O conteúdo da seringa é injetado.

Meus olhos se arregalam, meu cérebro reage, meu corpo inteiro parece tomado por uma corrente elétrica.

Subitamente, estou acordado.

Como se incapaz de respirar antes, encho meus pulmões de ar até parecerem prestes a explodir. Todos os meus músculos se alongam e se contraem. Olho, mas não enxergo.

Estou vivo.

Pisco inúmeras vezes.

— Harlan.

Minha respiração é inconstante. Não sinto dor, mas sei que deveria sentir.

— Harlan. — Ela chama, outra vez.

Eu pisco mais algumas vezes.

Kali está ajoelhada a meu lado. Logo que a vejo, tento me sentar, mas ela me segura pelos ombros, me prensa contra o chão. Fraco como estou, qualquer esforço é demais, e a pressão das mãos dela é o bastante para me imobilizar.

As mãos dela sobem para meu rosto, e ela o toma em suas palmas. Palmas quentes.

— Acalme-se — ela diz. — Acalme-se.

— O que aconteceu? — Eu pergunto, a voz tremendo.

— Está tudo bem, agora — diz Kali. — Confie em mim. Está tudo bem.

Meu corpo inteiro treme.

— O que você me deu?

— Uma injeção de adrenalina — ela responde. — Para manter você acordado. Para mantê-lo pronto.

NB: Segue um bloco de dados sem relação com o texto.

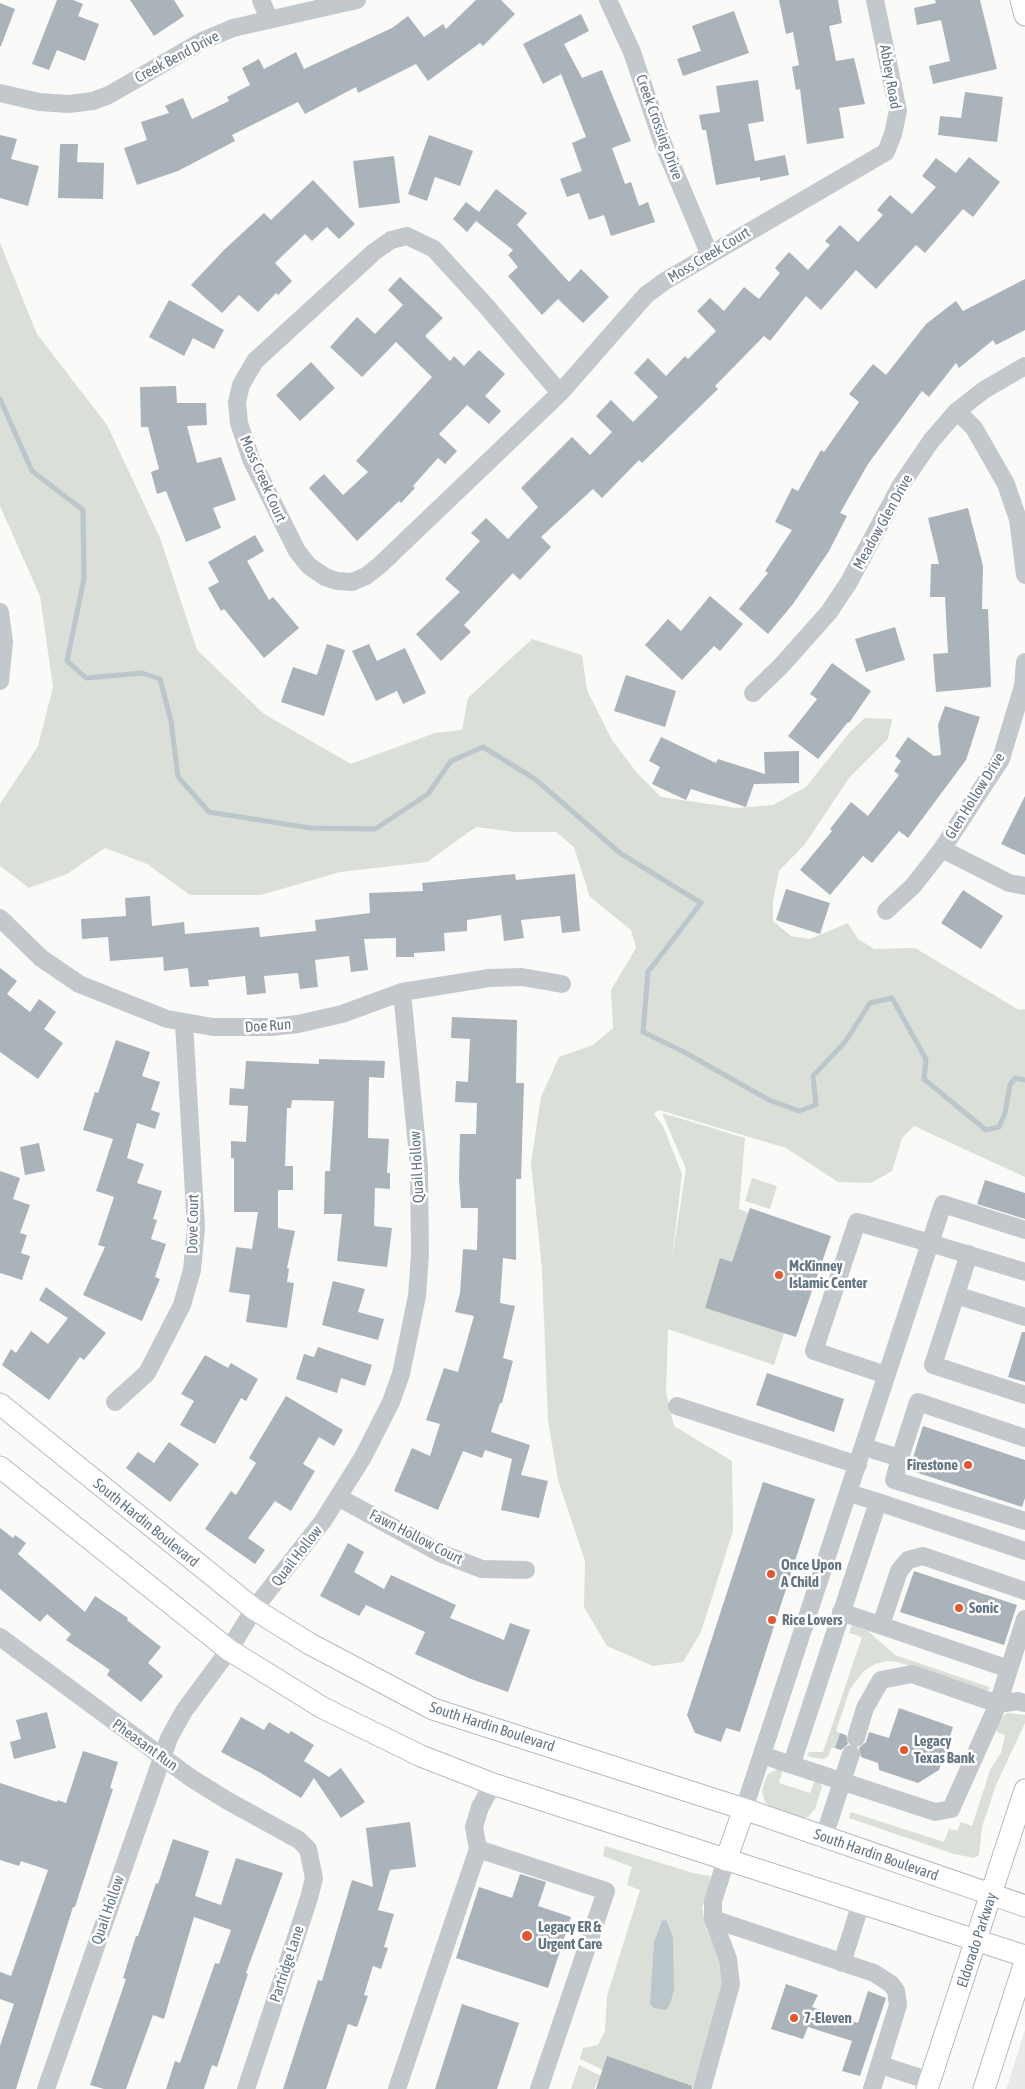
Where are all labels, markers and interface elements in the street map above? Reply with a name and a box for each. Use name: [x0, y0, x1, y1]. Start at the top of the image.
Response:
street label: Creek Bend Drive: [132, 27, 222, 87]
street label: Abbey Road: [875, 43, 905, 111]
street label: Creek Crossing Drive: [632, 72, 686, 182]
street label: Moss Creek Court: [665, 223, 753, 287]
street label: Moss Creek Court: [236, 433, 290, 525]
street label: Meadow Glen Drive: [849, 471, 917, 573]
street label: Glen Hollow Drive: [941, 749, 1009, 843]
street label: Doe Run: [244, 1015, 292, 1037]
street label: Quail Hollow: [406, 1131, 428, 1203]
street label: Dove Court: [183, 1194, 203, 1254]
place label: McKinney Islamic Center: [789, 1257, 867, 1292]
marker: McKinney Islamic Center: [773, 1269, 785, 1281]
place label: Firestone: [907, 1456, 958, 1474]
marker: Firestone: [962, 1459, 974, 1471]
street label: South Hardin Boulevard: [90, 1475, 202, 1571]
street label: Fawn Hollow Court: [366, 1506, 466, 1568]
street label: Quail Hollow: [268, 1522, 326, 1590]
place label: Once Upon A Child: [781, 1556, 842, 1591]
marker: Once Upon A Child: [765, 1568, 777, 1580]
place label: Sonic: [969, 1599, 999, 1617]
marker: Sonic: [953, 1602, 965, 1614]
place label: Rice Lovers: [782, 1611, 843, 1629]
marker: Rice Lovers: [766, 1614, 778, 1626]
street label: South Hardin Boulevard: [427, 1698, 557, 1756]
street label: Pheasant Run: [109, 1715, 181, 1775]
place label: Legacy Texas Bank: [914, 1732, 975, 1767]
marker: Legacy Texas Bank: [898, 1744, 910, 1756]
street label: South Hardin Boulevard: [811, 1825, 941, 1885]
street label: Quail Hollow: [88, 1873, 128, 1947]
street label: Eldorado Parkway: [953, 1890, 1001, 1990]
place label: Legacy ER & Urgent Care: [538, 1918, 602, 1953]
street label: Partridge Lane: [266, 1923, 308, 2005]
marker: Legacy ER & Urgent Care: [520, 1929, 534, 1943]
place label: 7-Eleven: [804, 2009, 852, 2027]
marker: 7-Eleven: [788, 2012, 800, 2024]

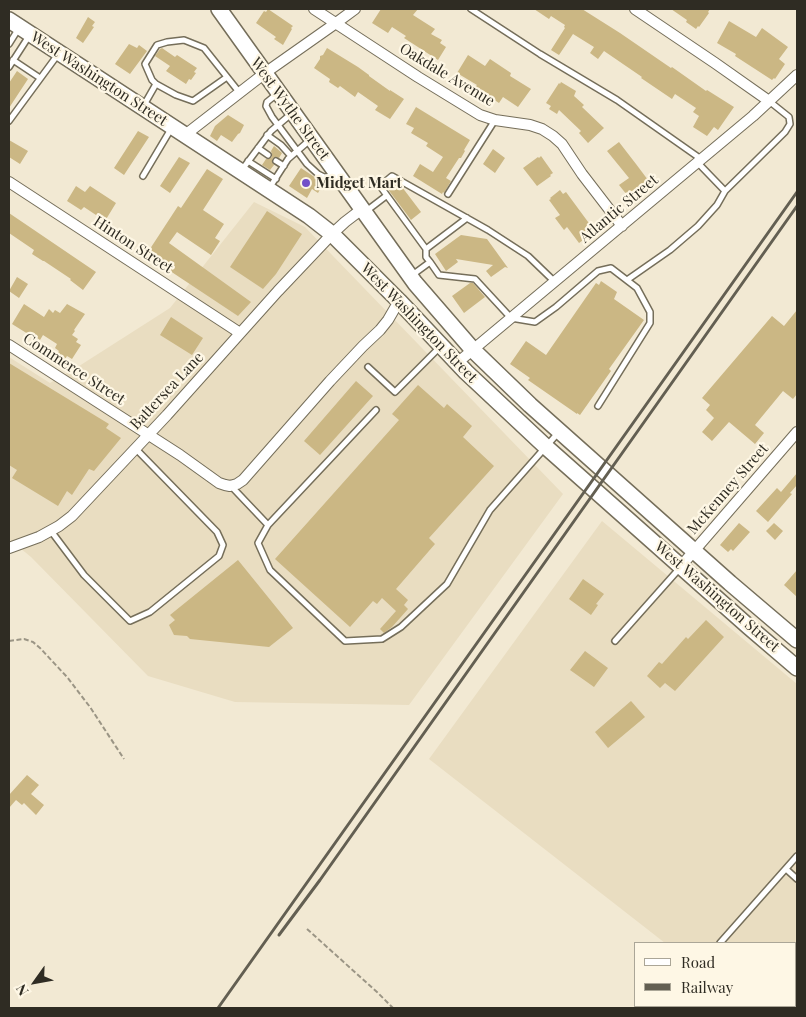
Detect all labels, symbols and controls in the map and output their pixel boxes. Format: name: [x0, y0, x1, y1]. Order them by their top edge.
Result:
street label: West Washington Street: [27, 28, 171, 130]
street label: Oakdale Avenue: [396, 40, 498, 110]
street label: West Wythe Street: [247, 54, 333, 164]
street label: Atlantic Street: [576, 171, 662, 247]
place label: Midget Mart: [316, 174, 402, 192]
marker: Midget Mart: [300, 177, 312, 189]
street label: Hinton Street: [90, 213, 176, 277]
street label: West Washington Street: [357, 259, 481, 387]
street label: Commerce Street: [20, 329, 128, 409]
street label: Battersea Lane: [127, 349, 207, 433]
street label: McKenney Street: [684, 440, 772, 538]
street label: West Washington Street: [651, 538, 783, 656]
legend: [634, 942, 796, 1007]
text: Road: [681, 952, 715, 972]
north arrow: [10, 957, 60, 1007]
text: Railway: [681, 977, 733, 997]
text: N: [11, 981, 33, 1000]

Tento pensar, tento entender o que ela quer dizer com isso.

Vem à superfície de minha mente a lembrança do que aconteceu na CMT.

Levo a mão até o ferimento na barriga, e percebo que há um grande curativo sobre ele.

Temeroso, com uma voz gritando em desespero dentro de minha cabeça, eu levanto um pouco a cabeça, tentando enxergar meu braço. Kali põe a mão sobre meu ombro esquerdo.

— Harlan, você não precisa fazer isso. — Diz ela, e, em seus olhos, vejo uma nesga de pena.

Empurro a mão dela com a minha, e levanto, centímetro por centímetro, o que restou de meu braço esquerdo.

Fecho os olhos e bato com a cabeça contra o concreto, com força o bastante para que explodam dentro de minhas pálpebras novos espectros azulados. Tento respirar fundo, tento me concentrar e me acalmar, mas parece que o tamanho de meus pulmões diminuiu a um quarto do original. Todo o ar que consigo inspirar não é o bastante. Tento reassumir o controle sobre mim, antes que comece a convulsionar.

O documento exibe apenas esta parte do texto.